### HOW TO COMPLETE THIS TASK
What are the lines from the one with "left elbow: (564, 392)" through the end of the records below, written out exactly and without the pictures?

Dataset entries
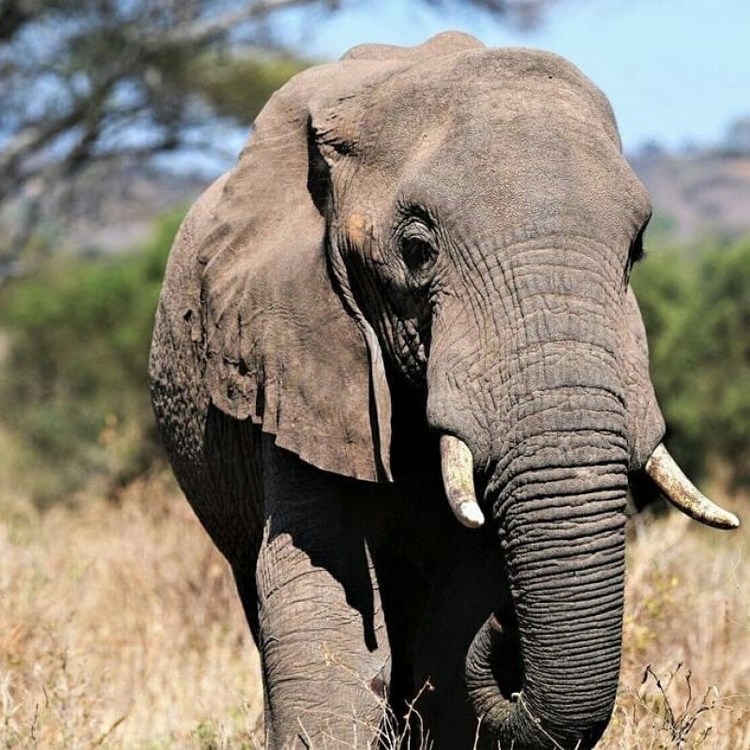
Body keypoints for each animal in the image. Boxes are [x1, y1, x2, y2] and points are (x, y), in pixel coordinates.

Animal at [148, 30, 740, 750]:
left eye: (636, 251)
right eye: (417, 249)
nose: (508, 631)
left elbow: (453, 630)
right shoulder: (295, 356)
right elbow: (322, 613)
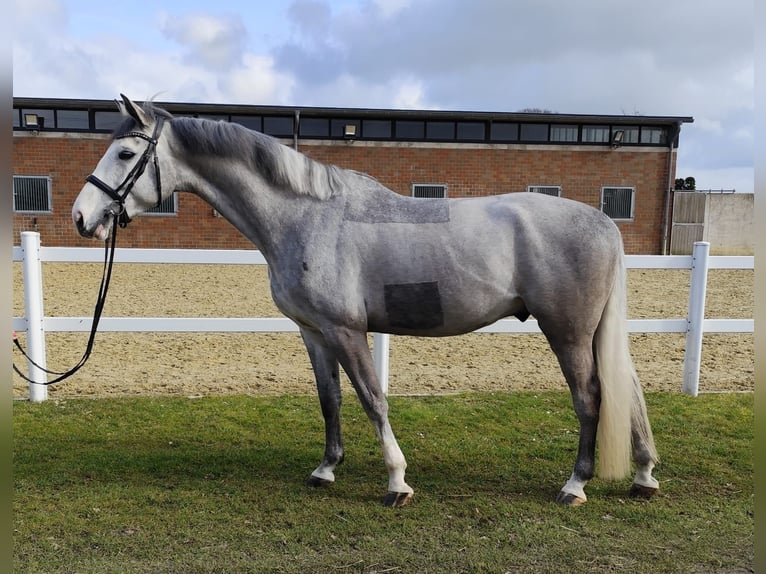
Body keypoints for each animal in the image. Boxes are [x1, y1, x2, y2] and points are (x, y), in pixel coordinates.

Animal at [70, 94, 660, 508]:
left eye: (126, 152)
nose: (82, 217)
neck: (307, 216)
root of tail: (603, 222)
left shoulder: (347, 330)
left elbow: (373, 399)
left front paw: (397, 481)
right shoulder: (313, 332)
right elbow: (330, 400)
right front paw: (326, 469)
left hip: (568, 332)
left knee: (591, 398)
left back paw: (575, 485)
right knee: (628, 391)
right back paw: (644, 475)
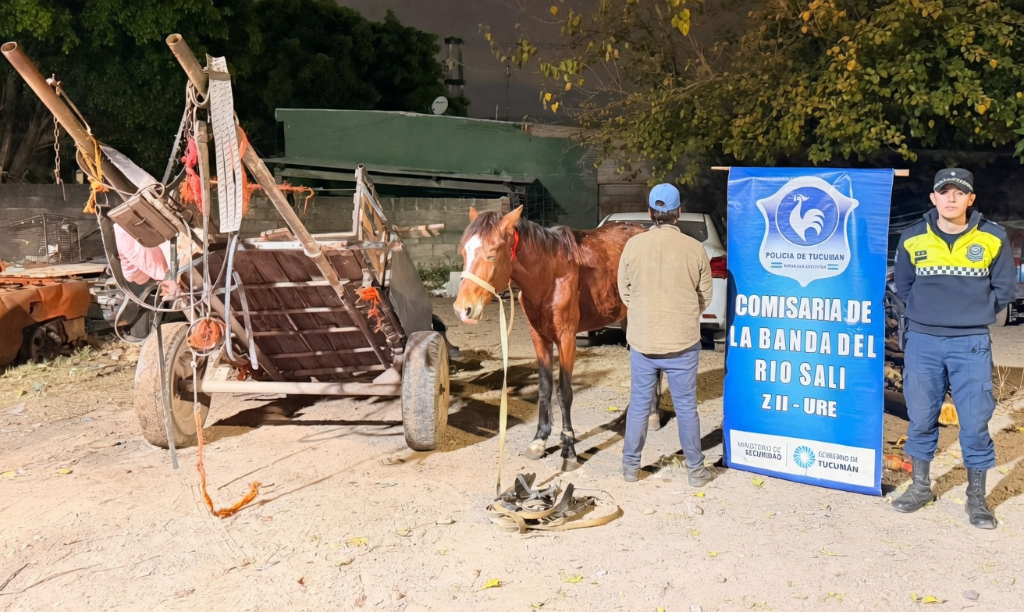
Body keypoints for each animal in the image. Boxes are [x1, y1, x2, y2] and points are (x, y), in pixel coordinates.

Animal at [453, 206, 645, 471]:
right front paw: (540, 440)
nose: (463, 309)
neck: (550, 275)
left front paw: (569, 449)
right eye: (463, 251)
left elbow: (564, 392)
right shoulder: (539, 337)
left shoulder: (567, 338)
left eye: (492, 255)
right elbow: (545, 387)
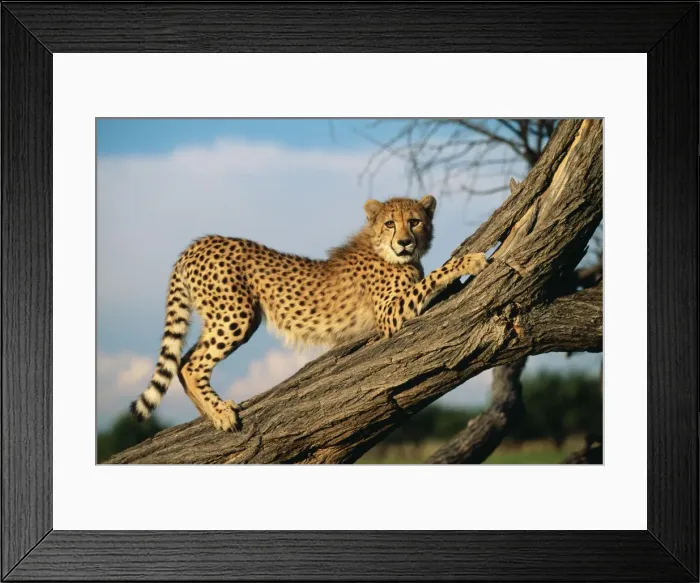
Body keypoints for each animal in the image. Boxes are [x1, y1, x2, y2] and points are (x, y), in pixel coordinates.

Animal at [130, 195, 489, 432]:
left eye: (414, 221)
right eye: (390, 223)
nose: (404, 242)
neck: (383, 250)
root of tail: (198, 243)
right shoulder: (390, 314)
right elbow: (435, 275)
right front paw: (470, 260)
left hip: (232, 316)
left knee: (184, 361)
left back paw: (208, 412)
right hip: (236, 315)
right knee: (192, 365)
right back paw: (220, 413)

### EXERCISE OUTPUT
left elbow: (564, 392)
right shoulder: (539, 337)
left shoulder: (567, 338)
left eye: (492, 255)
right elbow: (545, 387)
Body keypoints for each animal in the image. Boxes are [x1, y1, x2, y2] and points are (x, y), in pixel coordinates.

Animal at [130, 195, 489, 432]:
left eye: (414, 221)
right eye: (390, 223)
nose: (404, 242)
neck: (383, 250)
root of tail: (198, 243)
right shoulder: (390, 314)
right elbow: (435, 275)
right front paw: (470, 260)
left hip: (232, 316)
left knee: (184, 361)
left back paw: (208, 412)
right hip: (236, 315)
right knee: (192, 365)
right back paw: (220, 413)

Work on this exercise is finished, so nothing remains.